Animals, especially moggies, exhibit symptoms that humans know well enough. They desperately want to get out. Urban vets call it 'hi-rise cat syndrome' - an animal plague they claim is unique to New York.

Last month a cat set a record for survivng a high- rise fall, gliding down 46 floors to a safe and relatively soft landing in a flower tub. Naturally, cat psychiatrists and animal physicists were on hand to explain the phenomenon. These experts said the average cat reaches a terminal velocity of 60 miles an hour after falling five storeys; from then on its speed does not increase. After nine storeys, cats adopt a position that allows them to survive providing there is something soft to land on. Short-distance fallers often end up with broken bones while 30- storey divers can survive, even if they hit the pavement.

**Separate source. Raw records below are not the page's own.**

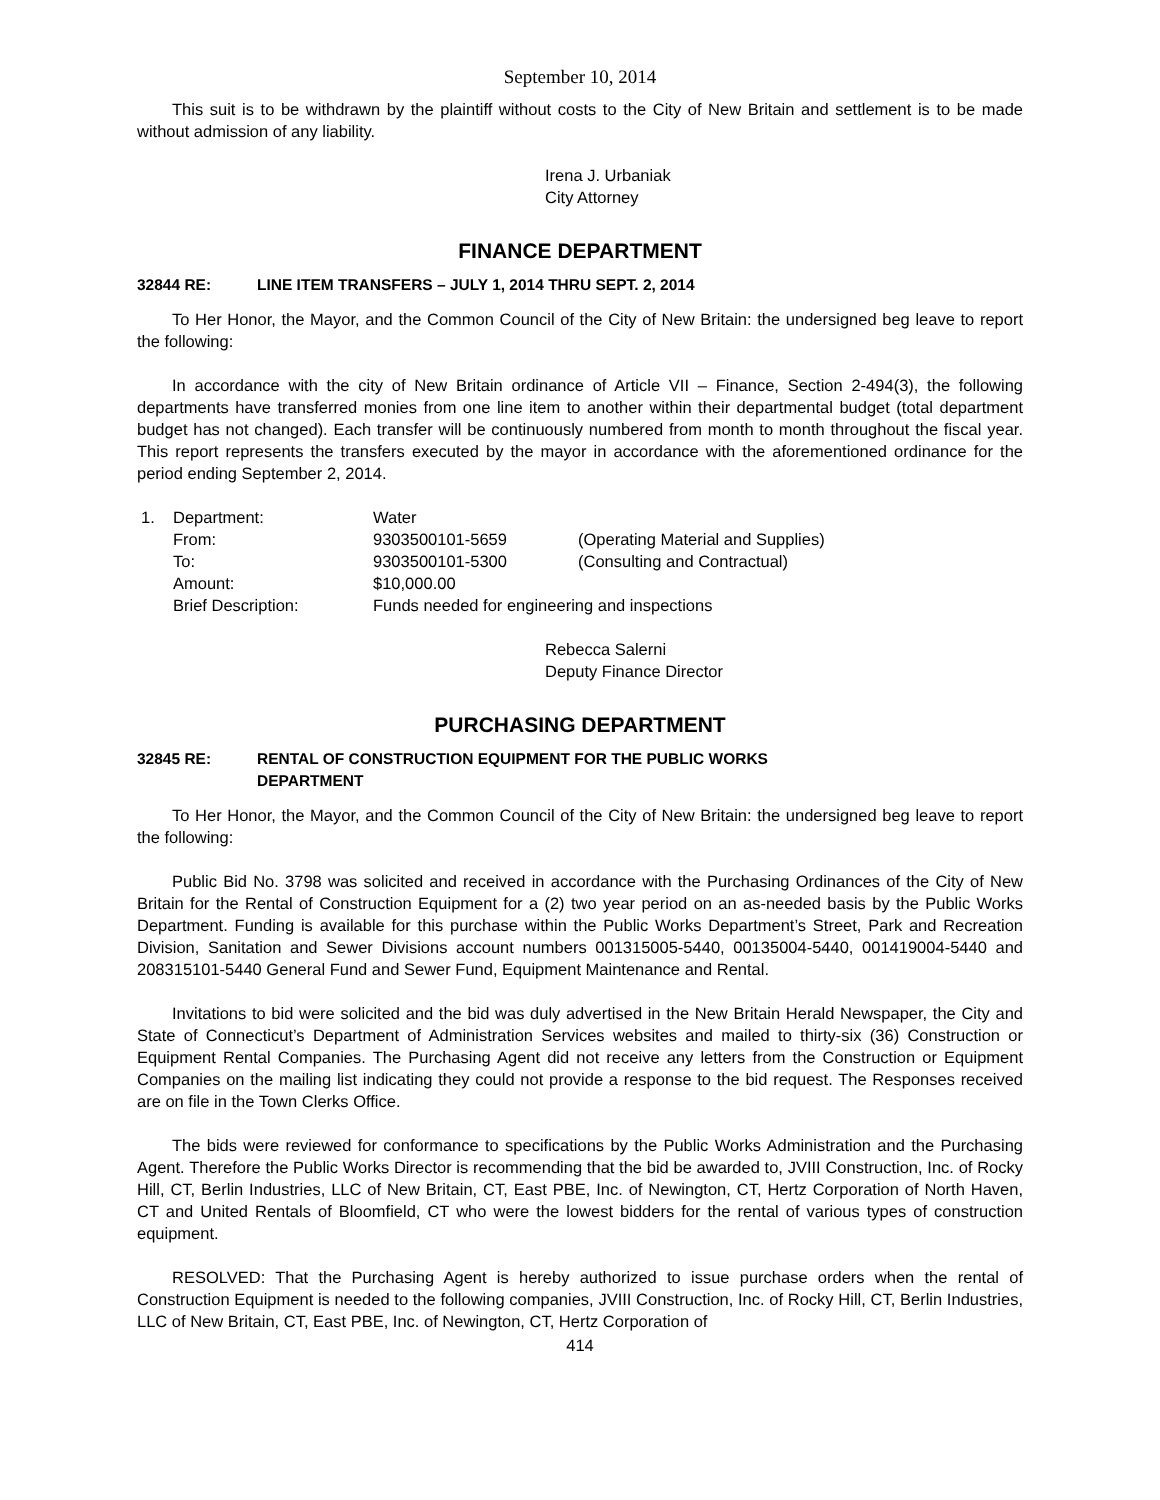September 10, 2014
This suit is to be withdrawn by the plaintiff without costs to the City of New Britain and settlement is to be made without admission of any liability.
Irena J. Urbaniak
City Attorney
FINANCE DEPARTMENT
32844 RE: LINE ITEM TRANSFERS – JULY 1, 2014 THRU SEPT. 2, 2014
To Her Honor, the Mayor, and the Common Council of the City of New Britain: the undersigned beg leave to report the following:
In accordance with the city of New Britain ordinance of Article VII – Finance, Section 2-494(3), the following departments have transferred monies from one line item to another within their departmental budget (total department budget has not changed). Each transfer will be continuously numbered from month to month throughout the fiscal year. This report represents the transfers executed by the mayor in accordance with the aforementioned ordinance for the period ending September 2, 2014.
| 1. | Department: | Water | |
| | From: | 9303500101-5659 | (Operating Material and Supplies) |
| | To: | 9303500101-5300 | (Consulting and Contractual) |
| | Amount: | $10,000.00 | |
| | Brief Description: | Funds needed for engineering and inspections | |
Rebecca Salerni
Deputy Finance Director
PURCHASING DEPARTMENT
32845 RE: RENTAL OF CONSTRUCTION EQUIPMENT FOR THE PUBLIC WORKS
DEPARTMENT
To Her Honor, the Mayor, and the Common Council of the City of New Britain: the undersigned beg leave to report the following:
Public Bid No. 3798 was solicited and received in accordance with the Purchasing Ordinances of the City of New Britain for the Rental of Construction Equipment for a (2) two year period on an as-needed basis by the Public Works Department. Funding is available for this purchase within the Public Works Department’s Street, Park and Recreation Division, Sanitation and Sewer Divisions account numbers 001315005-5440, 00135004-5440, 001419004-5440 and 208315101-5440 General Fund and Sewer Fund, Equipment Maintenance and Rental.
Invitations to bid were solicited and the bid was duly advertised in the New Britain Herald Newspaper, the City and State of Connecticut’s Department of Administration Services websites and mailed to thirty-six (36) Construction or Equipment Rental Companies. The Purchasing Agent did not receive any letters from the Construction or Equipment Companies on the mailing list indicating they could not provide a response to the bid request. The Responses received are on file in the Town Clerks Office.
The bids were reviewed for conformance to specifications by the Public Works Administration and the Purchasing Agent. Therefore the Public Works Director is recommending that the bid be awarded to, JVIII Construction, Inc. of Rocky Hill, CT, Berlin Industries, LLC of New Britain, CT, East PBE, Inc. of Newington, CT, Hertz Corporation of North Haven, CT and United Rentals of Bloomfield, CT who were the lowest bidders for the rental of various types of construction equipment.
RESOLVED: That the Purchasing Agent is hereby authorized to issue purchase orders when the rental of Construction Equipment is needed to the following companies, JVIII Construction, Inc. of Rocky Hill, CT, Berlin Industries, LLC of New Britain, CT, East PBE, Inc. of Newington, CT, Hertz Corporation of
414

Between 150-200 cats take a leap from their owners' apartments during the summer months. Hi-rise dogs and ferrets are also prone to fall out, as are turtles and iguanas. A suprisingly high percentage survive.

Some years ago, I lived in a modest brownstone on the Upper West Side and had a cat called Gillie who took one look at my new girl friend, now my wife, and jumped out of the bathroom window. Gillie recognised instantly there would not be room for the two of them. Both survived, I'm happy to say.